Eating healthy is tricky even with the best intentions. Even options in the so-called “health” food aisle can deceptively be not-so-good for you. That’s because pre-packaged fare, like granola, often packs a few extra ingredients to help keep it fresher longer and improve overall taste. Our solution: Skip the added sugar and make your own homemade granola recipe instead. This chocolate-hazelnut version uses just maple syrup for natural, controlled sweetness balanced with filling fiber and protein. Enjoy it with milk or sprinkled over Greek yogurt for breakfast to avoid a midday sugar crash.

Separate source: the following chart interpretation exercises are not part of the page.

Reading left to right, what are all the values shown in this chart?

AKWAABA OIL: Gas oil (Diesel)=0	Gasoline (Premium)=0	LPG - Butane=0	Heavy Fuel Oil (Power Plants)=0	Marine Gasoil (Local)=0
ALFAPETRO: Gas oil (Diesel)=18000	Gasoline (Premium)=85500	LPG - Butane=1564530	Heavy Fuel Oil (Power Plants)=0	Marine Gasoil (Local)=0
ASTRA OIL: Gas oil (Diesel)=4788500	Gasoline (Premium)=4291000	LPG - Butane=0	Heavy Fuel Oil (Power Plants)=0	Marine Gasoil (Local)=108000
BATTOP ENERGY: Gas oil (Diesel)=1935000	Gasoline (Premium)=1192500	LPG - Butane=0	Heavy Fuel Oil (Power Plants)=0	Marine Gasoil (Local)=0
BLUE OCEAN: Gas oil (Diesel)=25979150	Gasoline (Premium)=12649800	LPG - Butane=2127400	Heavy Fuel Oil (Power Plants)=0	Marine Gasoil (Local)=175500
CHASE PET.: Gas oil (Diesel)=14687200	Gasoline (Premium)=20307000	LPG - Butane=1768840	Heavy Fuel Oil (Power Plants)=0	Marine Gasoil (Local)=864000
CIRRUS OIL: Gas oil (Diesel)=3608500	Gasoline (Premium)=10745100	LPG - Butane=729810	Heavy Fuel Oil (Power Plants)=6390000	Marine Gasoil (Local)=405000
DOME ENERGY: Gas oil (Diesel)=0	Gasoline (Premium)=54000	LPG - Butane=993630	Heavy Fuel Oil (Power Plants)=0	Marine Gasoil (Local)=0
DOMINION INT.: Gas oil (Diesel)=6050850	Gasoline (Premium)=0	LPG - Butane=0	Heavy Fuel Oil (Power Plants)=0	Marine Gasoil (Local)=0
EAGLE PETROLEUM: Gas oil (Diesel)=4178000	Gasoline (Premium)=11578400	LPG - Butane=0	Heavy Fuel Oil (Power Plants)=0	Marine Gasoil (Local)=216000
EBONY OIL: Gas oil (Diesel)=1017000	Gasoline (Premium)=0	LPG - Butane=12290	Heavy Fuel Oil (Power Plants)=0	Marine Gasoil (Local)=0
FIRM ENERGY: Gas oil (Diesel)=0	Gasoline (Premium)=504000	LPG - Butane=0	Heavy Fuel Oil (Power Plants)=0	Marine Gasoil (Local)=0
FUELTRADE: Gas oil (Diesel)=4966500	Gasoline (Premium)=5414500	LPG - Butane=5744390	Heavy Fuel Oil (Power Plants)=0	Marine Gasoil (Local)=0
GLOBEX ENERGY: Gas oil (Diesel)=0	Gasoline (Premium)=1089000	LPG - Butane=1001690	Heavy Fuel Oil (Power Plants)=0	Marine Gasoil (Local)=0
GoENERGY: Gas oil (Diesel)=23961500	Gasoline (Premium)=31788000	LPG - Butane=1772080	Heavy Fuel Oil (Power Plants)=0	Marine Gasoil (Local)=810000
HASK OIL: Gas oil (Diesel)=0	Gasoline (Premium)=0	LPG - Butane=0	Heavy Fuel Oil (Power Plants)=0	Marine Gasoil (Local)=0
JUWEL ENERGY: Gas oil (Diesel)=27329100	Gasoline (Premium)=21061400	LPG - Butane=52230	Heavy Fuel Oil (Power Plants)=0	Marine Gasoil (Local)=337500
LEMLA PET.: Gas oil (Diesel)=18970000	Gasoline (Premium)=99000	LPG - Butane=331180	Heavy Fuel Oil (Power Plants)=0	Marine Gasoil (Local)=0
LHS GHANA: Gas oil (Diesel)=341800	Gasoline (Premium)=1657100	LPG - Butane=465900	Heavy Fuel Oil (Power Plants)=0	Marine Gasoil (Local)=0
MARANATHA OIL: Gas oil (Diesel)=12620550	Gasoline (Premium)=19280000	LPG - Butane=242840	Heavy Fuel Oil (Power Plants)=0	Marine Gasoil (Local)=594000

Low-Sugar Chocolate-Hazelnut Homemade Granola Recipe
Per 1/3-cup serving:
- 244 cal
- 13 g fat (6 g sat)
- 29 g carbs
- 82 mg sodium
- 5 g fiber
- 7 g sugar
- 6 g protein
Prep time: 10 minutes
Cook time: 25 minutes
2 cups rolled oats(not quick cooking)
1/4 cup cocoa powder
1/4 teaspoon salt
1/2 teaspoon vanilla extract
1/4 cup maple syrup
3 Tablespoons vegetable oil
1/2 cup roasted hazelnuts, lightly chopped
- Preheat your oven to 350°F.
- In a large bowl, mix the oats, cocoa powder, and salt.
- Add in the vanilla extract, maple syrup, and vegetable oil and mix thoroughly.
- Lay the oats out on a non-stick baking tray about ½-inch thick.
- Bake for 25 minutes.
- Remove from the oven and let the granola cool.
- Once cooled, break up the granola into clusters and toss with the chopped hazelnuts.
- Store in an air-tight container at room temperature for up to 2 weeks.